Over the past year, many of us have been amazed at the effectiveness of the new one Vaccines against coronavirus covid-19. This development is a success story made possible by decades of careful, balanced progress in microbiology and immunology, overseen by certain legal and regulatory frameworks.
The story of how educational technology (edtech) gets into our schools is quite different. Understanding how these two approaches differ can help us understand why our country urgently needs to change its approach to edtech if we expect the success of this type of teaching and learning.

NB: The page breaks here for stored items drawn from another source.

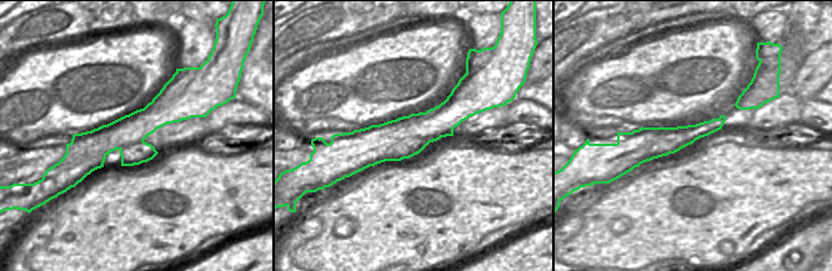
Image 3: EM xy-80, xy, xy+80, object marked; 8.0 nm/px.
cut 2:(458, 109) # two cells meet here

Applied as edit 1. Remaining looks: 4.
a narrow waist
show 3d 3.5um at (510, 845, 1505)

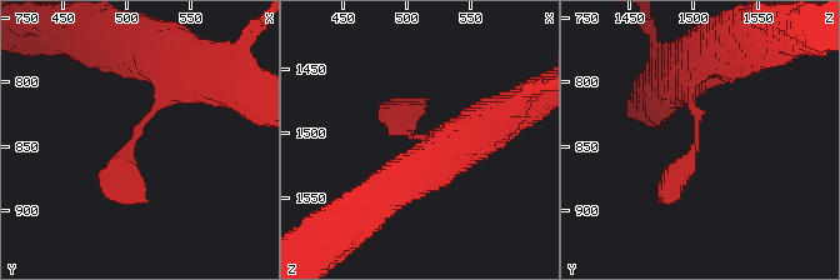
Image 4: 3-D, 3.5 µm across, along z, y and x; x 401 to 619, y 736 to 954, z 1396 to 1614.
show em xy step 1 tint at (512, 840, 1504)

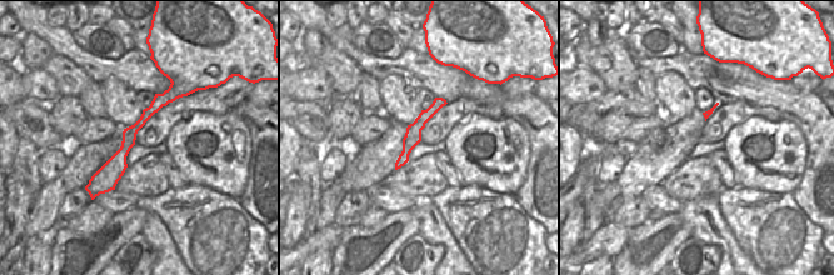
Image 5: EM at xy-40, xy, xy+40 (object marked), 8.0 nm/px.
cut it another way
show em planes tint same

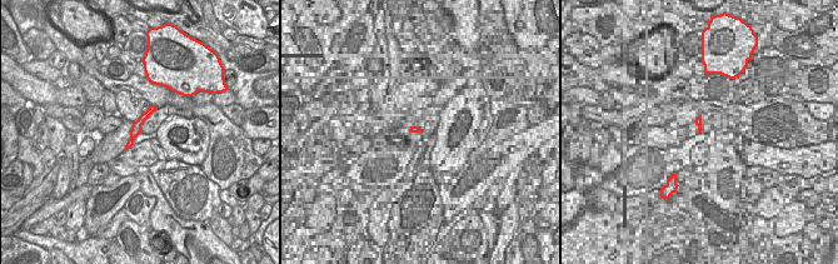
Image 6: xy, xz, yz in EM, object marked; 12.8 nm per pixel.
arm_widths 300, 450 nm
skip # runs_along 4:(695, 68), (695, 151), (663, 198); one cell here

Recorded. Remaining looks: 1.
finish edits cut@2; rest unchecked

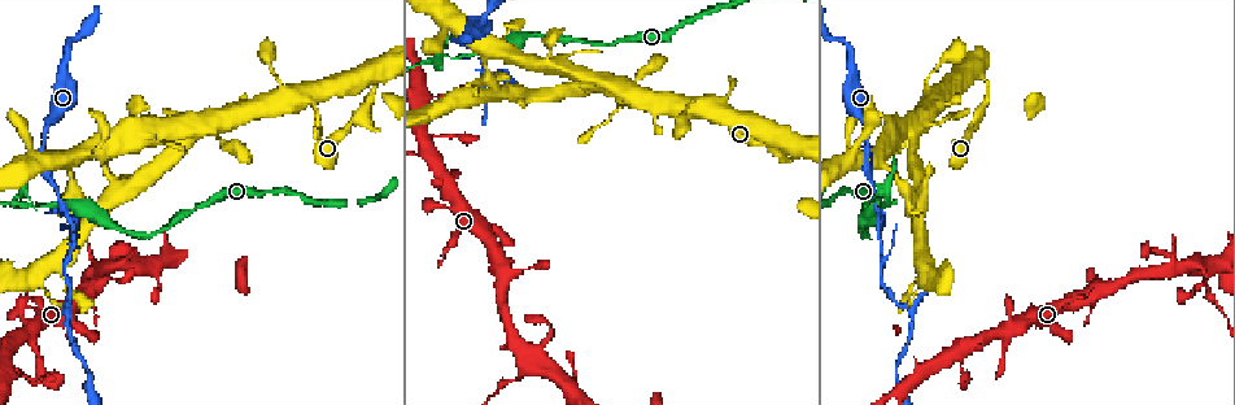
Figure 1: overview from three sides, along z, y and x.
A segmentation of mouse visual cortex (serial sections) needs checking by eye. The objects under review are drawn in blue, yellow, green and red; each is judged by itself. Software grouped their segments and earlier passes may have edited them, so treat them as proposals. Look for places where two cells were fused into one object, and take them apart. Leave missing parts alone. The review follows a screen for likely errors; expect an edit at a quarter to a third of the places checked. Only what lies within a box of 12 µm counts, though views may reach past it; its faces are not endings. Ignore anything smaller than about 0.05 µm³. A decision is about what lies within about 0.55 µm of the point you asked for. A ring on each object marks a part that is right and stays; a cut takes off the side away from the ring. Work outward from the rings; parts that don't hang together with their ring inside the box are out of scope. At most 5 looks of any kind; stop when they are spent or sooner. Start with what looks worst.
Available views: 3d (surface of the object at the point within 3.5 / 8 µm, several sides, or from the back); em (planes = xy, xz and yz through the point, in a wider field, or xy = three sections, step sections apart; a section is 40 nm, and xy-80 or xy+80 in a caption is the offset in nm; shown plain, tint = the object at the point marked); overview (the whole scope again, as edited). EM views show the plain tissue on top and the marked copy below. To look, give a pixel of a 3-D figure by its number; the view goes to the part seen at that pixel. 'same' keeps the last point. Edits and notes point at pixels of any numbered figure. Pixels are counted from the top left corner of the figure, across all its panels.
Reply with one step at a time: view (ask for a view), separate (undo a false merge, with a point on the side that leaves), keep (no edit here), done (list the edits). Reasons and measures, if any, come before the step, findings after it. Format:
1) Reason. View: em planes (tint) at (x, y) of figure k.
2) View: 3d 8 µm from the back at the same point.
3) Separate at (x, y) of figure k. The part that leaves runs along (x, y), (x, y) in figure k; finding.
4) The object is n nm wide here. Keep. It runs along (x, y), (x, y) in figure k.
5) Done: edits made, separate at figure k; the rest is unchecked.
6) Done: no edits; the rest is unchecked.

Sharp bend. View: 3d 3.5 µm at (885, 202) of figure 1.

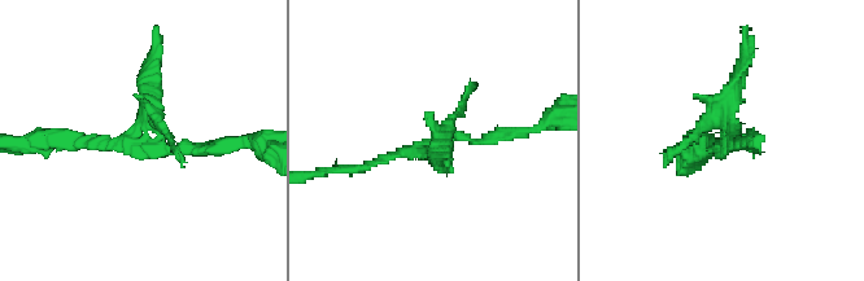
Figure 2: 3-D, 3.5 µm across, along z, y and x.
View: em xy step 5 (tint) at (149, 144) of figure 2.

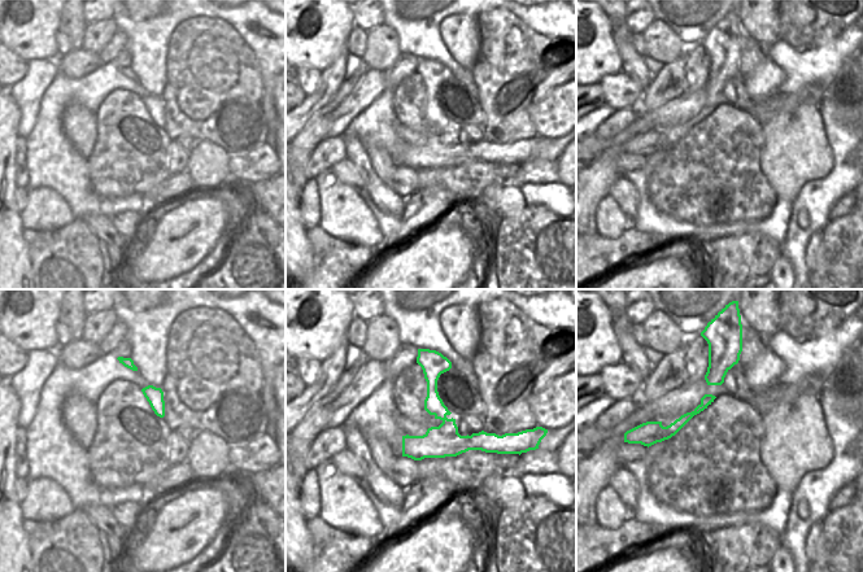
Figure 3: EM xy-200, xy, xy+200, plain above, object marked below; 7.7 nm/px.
The object is 260 nm wide here. Separate at (147, 91) of figure 2. The part that leaves runs along (147, 131), (158, 31) in figure 2; a second cell is stuck on.

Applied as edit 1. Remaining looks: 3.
Four-way junction. View: 3d 8 µm at (1182, 268) of figure 1.

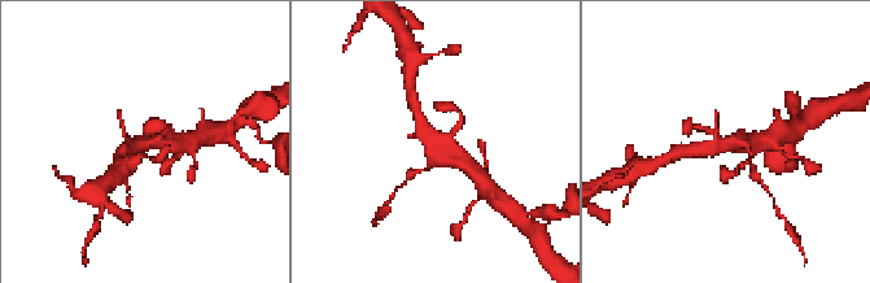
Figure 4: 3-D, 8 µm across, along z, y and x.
Closer look. View: 3d 3.5 µm at (725, 145) of figure 4.

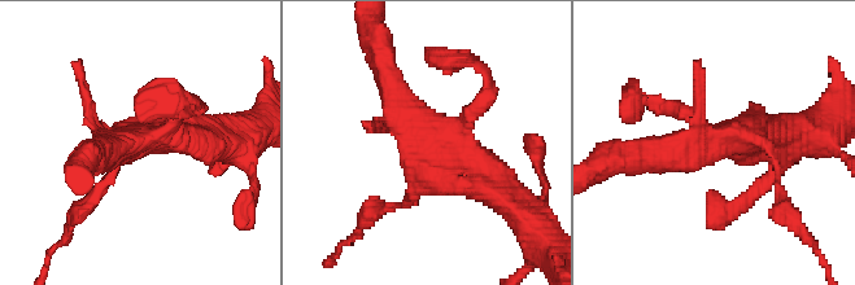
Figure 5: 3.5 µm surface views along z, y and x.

Let’s look at three key differences.
First, a study of efficacy in drug development is required by law. Before pharmaceutical companies are allowed to sell their products to the public, they must conduct costly clinical trials to prove that the products are safe and effective. There are no such requirements in education. Everyone can design and build a product, hire a former school principal and start selling to schools. Many educational companies raise tens of millions of dollars without even conducting a proper performance study.
Second, the federal government annually invests significant funds in subsidizing clinical trials of new drugs and vaccines that help us understand which drugs are where, for whom, and under what circumstances. Only our national health institutes invests more than $ 40 billion annually in medical research.
But despite our school costs in between $ 26 billion and $ 41 billion every year for edtech products – even up to the cost of a pandemic – our federal institute of educational sciences (IES) has a budget of only 00.6 billion dollars a year (about $ 600 million). According to its director, IES has properly researched about zero percent of the 9,000 edtech products on the market so far. This means that educators see little of how edtech tools and services work, where they work, for whom they work and under what circumstances.
The third is this risk of lawsuits. When drugs cause unexpected harm to consumers, patients can often sue for damages. Meanwhile, technology education companies do not face a reliable risk of liability for students who “do not study”. This is one of the few reasons why edtech has little incentive to conduct effectiveness studies.
Of course, it should be noted that this is not a comparison of apples with apples. Vaccine testing involves a simpler process to determine efficacy. For comparison, the schools and classes of our country are different from each other dozens of ways we are just beginning to understand. These options often make edtech products very effective in some schools and extremely ineffective in others.
As a result, despite our best intentions, our schools spend tens of billions of dollars each year on edtech products that almost never usedused unfairly, or not used at all. In turn, students are collectively deprived of tens of millions of hours of significant learning opportunities, thus disproportionately affects color students. No wonder famous editorial of 2019 found no evidence that our massive investment in technology for schools has yet to have a noticeable impact.
Properly designed, implemented and supported, edtech can support students and faculty in transformative and empowering abilities. We see glimpses of this potential through case studies, anecdotal reviews and a very small amount of research conducted so far.
If we want students and faculty to receive substantial support through edtech, our schools need reliable information on which products are most likely to work for their students in their unique environment. Schools also urgently need information on how to most effectively implement edtech products.
There is no label to get this information in our schools. Someone has to conduct and disseminate the necessary research. Given how different the legal and regulatory framework for edtech is compared to pharmaceuticals, we cannot expect individual edtech companies, school districts, or states to bear the brunt of this type of research. It is very valuable to society, but is also complex, expensive and may require coordination in hundreds of schools for research. Only our federal government can properly organize and fund this type of research.
As Congress and the Biden administration continue to focus on the pandemic, more funding should become an important part of the equation to explore the role of technology in education. We lose tens of billions of dollars a year and lose hundreds of millions of hours of student learning.
Our country’s schools urgently need independent research to help them make better decisions. It is time to dramatically expand the mission and budget of the Federal Institute of Educational Sciences so that we can begin developing and evaluating edtech more as we make vaccines.